Reservoir sampling

this is an aggregate function. As such, it accepts a single operand which can wither be a scalar, in which case it will operate in turn on each item of the group, or an array or a vector in which case it will operate on each value in sequence and return the result (in practice, this process is delayed until the group is submitted for performance reasons)

User can choose to skip over NULL values or to include them in the computation with one of the modifiers SKIP NULLS to skip NULL values (the default) and KEEP NULLS to include them.

In the first case the result will still be NULL if all input values are NULL, and in the last case any NULL value will make the result NULL.

The other modifier tells whether the state used to compute the aggregate must be local (each group has its own independent state) or global (all groups share a single state).

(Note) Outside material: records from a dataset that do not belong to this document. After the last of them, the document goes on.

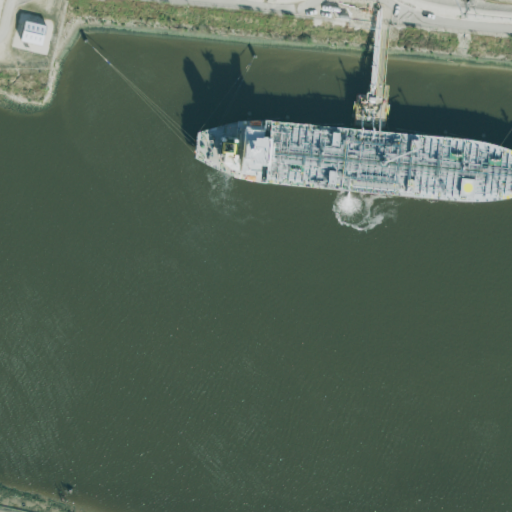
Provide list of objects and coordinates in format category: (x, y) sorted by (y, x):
building: (29, 33)
building: (237, 143)
building: (323, 145)
building: (201, 149)
river: (251, 334)
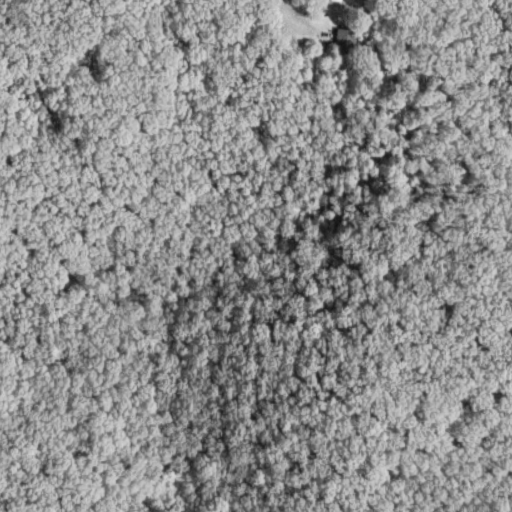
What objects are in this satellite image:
road: (297, 18)
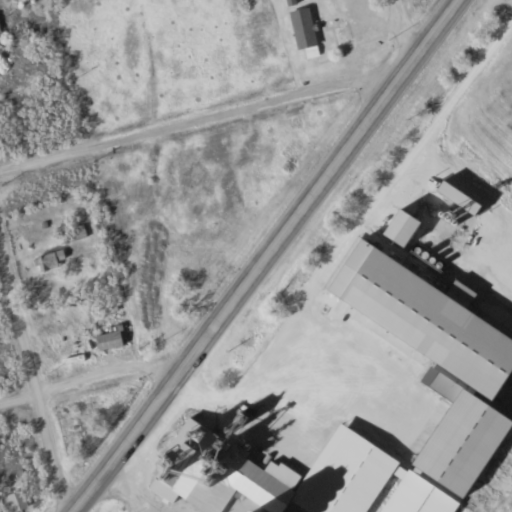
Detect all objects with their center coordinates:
building: (308, 31)
road: (400, 33)
road: (431, 33)
road: (204, 119)
building: (469, 196)
road: (350, 229)
building: (52, 259)
building: (358, 270)
road: (241, 289)
building: (442, 317)
building: (114, 339)
road: (33, 375)
road: (88, 376)
building: (475, 442)
building: (190, 470)
building: (363, 482)
building: (16, 502)
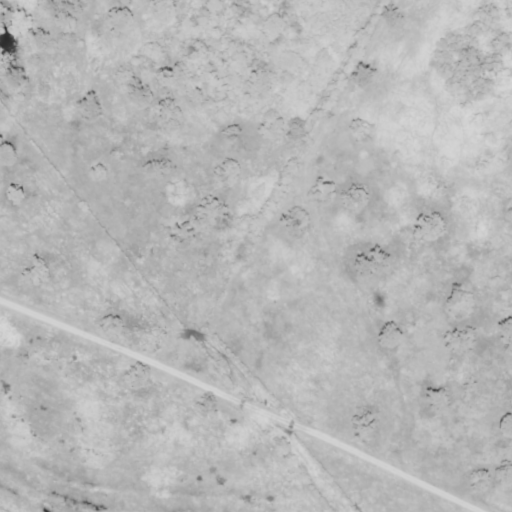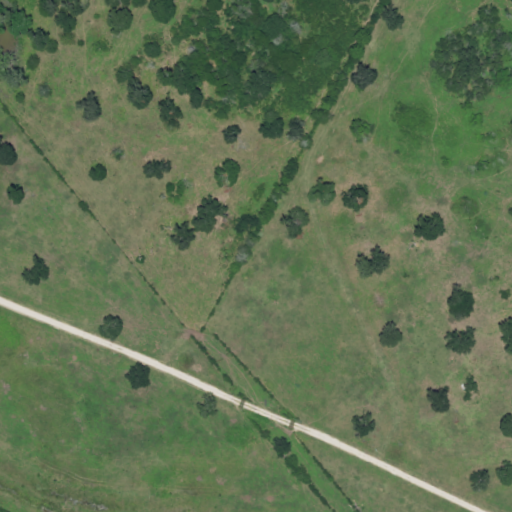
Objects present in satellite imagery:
road: (242, 400)
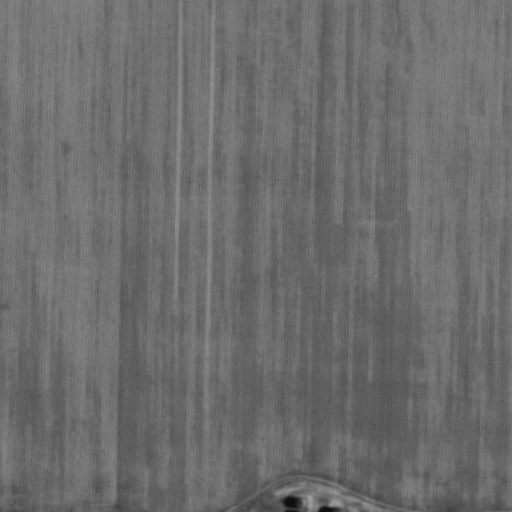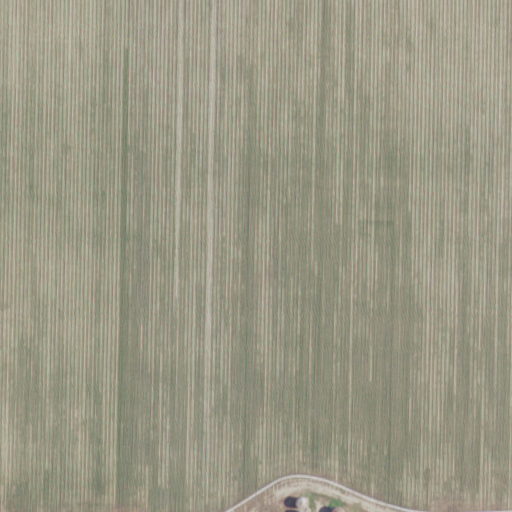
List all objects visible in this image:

In general when using a GROUP-BY clause the former behavior is intended, and it is thus the default when an explicit GROUP-BY clause is present. Otherwise, the default is to use only one global state.

One can choose between those two with the modifier LOCALLY to force a group-wise state and GLOBALLY to force a global state.

This choice of the state lifespan is only meaningful when the operation is applied to a single scalar value, since the state required to compute the end result over a literal array or vector lives only as long as that computation.

Syntax

SAMPLE …unsigned-int-expr… …expr…

Typing

N:uint, t -> t[<=N]

Description

Build a random set of values of a given maximum size.

The first operand k is the maximum size of the set and the second is the value to be sampled.

If fewer than k values are received then the result will contain them all. If more than k values are received then the result will have exactly k values (not taking into consideration skipping over NULL values). Every received value has the same probability to be part of the resulting set.

This function comes handy to reduce the input size of a memory expensive operation such as a percentile computation.